## [Records supplied]
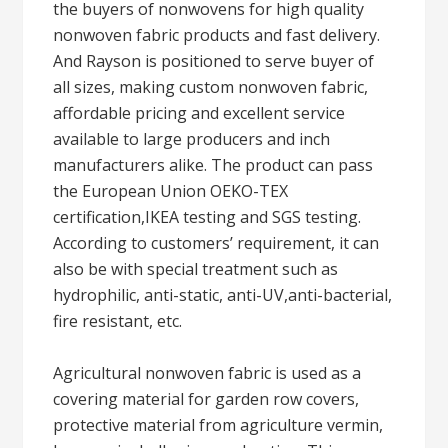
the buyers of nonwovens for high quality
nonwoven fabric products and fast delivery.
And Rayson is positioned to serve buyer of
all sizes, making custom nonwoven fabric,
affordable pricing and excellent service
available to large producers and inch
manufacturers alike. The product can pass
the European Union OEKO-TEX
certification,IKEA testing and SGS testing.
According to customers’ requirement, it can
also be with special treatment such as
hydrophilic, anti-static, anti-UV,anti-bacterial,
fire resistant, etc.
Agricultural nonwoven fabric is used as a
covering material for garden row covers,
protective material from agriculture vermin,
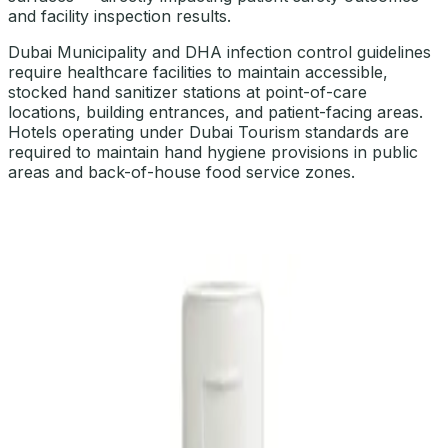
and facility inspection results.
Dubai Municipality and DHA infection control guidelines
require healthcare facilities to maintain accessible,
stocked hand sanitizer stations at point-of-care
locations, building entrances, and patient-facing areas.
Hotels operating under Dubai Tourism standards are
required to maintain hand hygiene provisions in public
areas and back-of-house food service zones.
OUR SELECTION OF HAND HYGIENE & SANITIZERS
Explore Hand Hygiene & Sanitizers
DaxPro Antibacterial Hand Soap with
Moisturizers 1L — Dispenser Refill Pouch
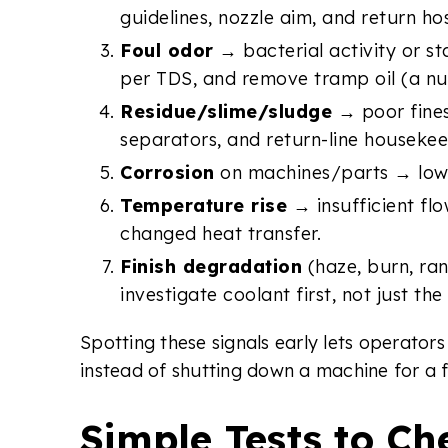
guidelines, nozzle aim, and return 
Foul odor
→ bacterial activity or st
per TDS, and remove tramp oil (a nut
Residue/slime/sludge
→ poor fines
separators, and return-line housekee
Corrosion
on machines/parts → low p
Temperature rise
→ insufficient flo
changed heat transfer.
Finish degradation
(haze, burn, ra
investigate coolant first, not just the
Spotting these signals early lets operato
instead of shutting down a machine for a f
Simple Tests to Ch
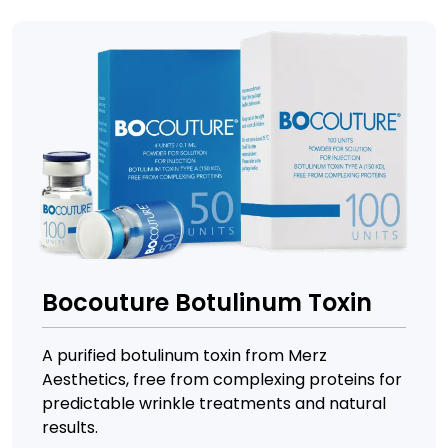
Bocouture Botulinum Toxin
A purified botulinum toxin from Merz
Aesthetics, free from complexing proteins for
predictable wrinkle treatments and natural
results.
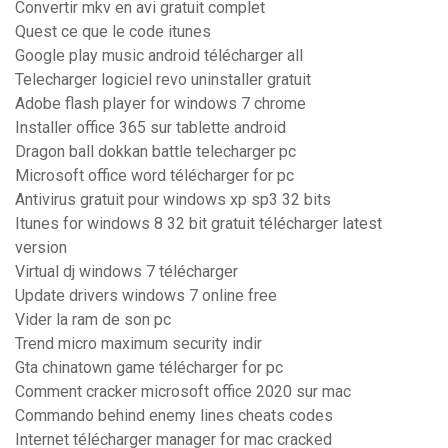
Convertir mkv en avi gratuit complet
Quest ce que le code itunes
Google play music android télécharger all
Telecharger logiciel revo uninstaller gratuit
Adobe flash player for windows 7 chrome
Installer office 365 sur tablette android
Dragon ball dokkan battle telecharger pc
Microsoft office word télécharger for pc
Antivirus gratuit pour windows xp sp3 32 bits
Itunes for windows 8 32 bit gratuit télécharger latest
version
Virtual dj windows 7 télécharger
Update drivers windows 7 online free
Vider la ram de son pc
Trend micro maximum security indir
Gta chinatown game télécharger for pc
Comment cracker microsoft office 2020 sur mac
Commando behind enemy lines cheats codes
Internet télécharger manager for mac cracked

## [Try it]
Omit the pictures and reproduce the remaining material above exactly.

## [Response to this task]
the buyers of nonwovens for high quality
nonwoven fabric products and fast delivery.
And Rayson is positioned to serve buyer of
all sizes, making custom nonwoven fabric,
affordable pricing and excellent service
available to large producers and inch
manufacturers alike. The product can pass
the European Union OEKO-TEX
certification,IKEA testing and SGS testing.
According to customers’ requirement, it can
also be with special treatment such as
hydrophilic, anti-static, anti-UV,anti-bacterial,
fire resistant, etc.
Agricultural nonwoven fabric is used as a
covering material for garden row covers,
protective material from agriculture vermin,
and facility inspection results.
Dubai Municipality and DHA infection control guidelines
require healthcare facilities to maintain accessible,
stocked hand sanitizer stations at point-of-care
locations, building entrances, and patient-facing areas.
Hotels operating under Dubai Tourism standards are
required to maintain hand hygiene provisions in public
areas and back-of-house food service zones.
OUR SELECTION OF HAND HYGIENE & SANITIZERS
Explore Hand Hygiene & Sanitizers
DaxPro Antibacterial Hand Soap with
Moisturizers 1L — Dispenser Refill Pouch
guidelines, nozzle aim, and return 
Foul odor
→ bacterial activity or st
per TDS, and remove tramp oil (a nut
Residue/slime/sludge
→ poor fines
separators, and return-line housekee
Corrosion
on machines/parts → low p
Temperature rise
→ insufficient flo
changed heat transfer.
Finish degradation
(haze, burn, ra
investigate coolant first, not just the
Spotting these signals early lets operato
instead of shutting down a machine for a f
Simple Tests to Ch
Bocouture Botulinum Toxin
A purified botulinum toxin from Merz
Aesthetics, free from complexing proteins for
predictable wrinkle treatments and natural
results.
Convertir mkv en avi gratuit complet
Quest ce que le code itunes
Google play music android télécharger all
Telecharger logiciel revo uninstaller gratuit
Adobe flash player for windows 7 chrome
Installer office 365 sur tablette android
Dragon ball dokkan battle telecharger pc
Microsoft office word télécharger for pc
Antivirus gratuit pour windows xp sp3 32 bits
Itunes for windows 8 32 bit gratuit télécharger latest
version
Virtual dj windows 7 télécharger
Update drivers windows 7 online free
Vider la ram de son pc
Trend micro maximum security indir
Gta chinatown game télécharger for pc
Comment cracker microsoft office 2020 sur mac
Commando behind enemy lines cheats codes
Internet télécharger manager for mac cracked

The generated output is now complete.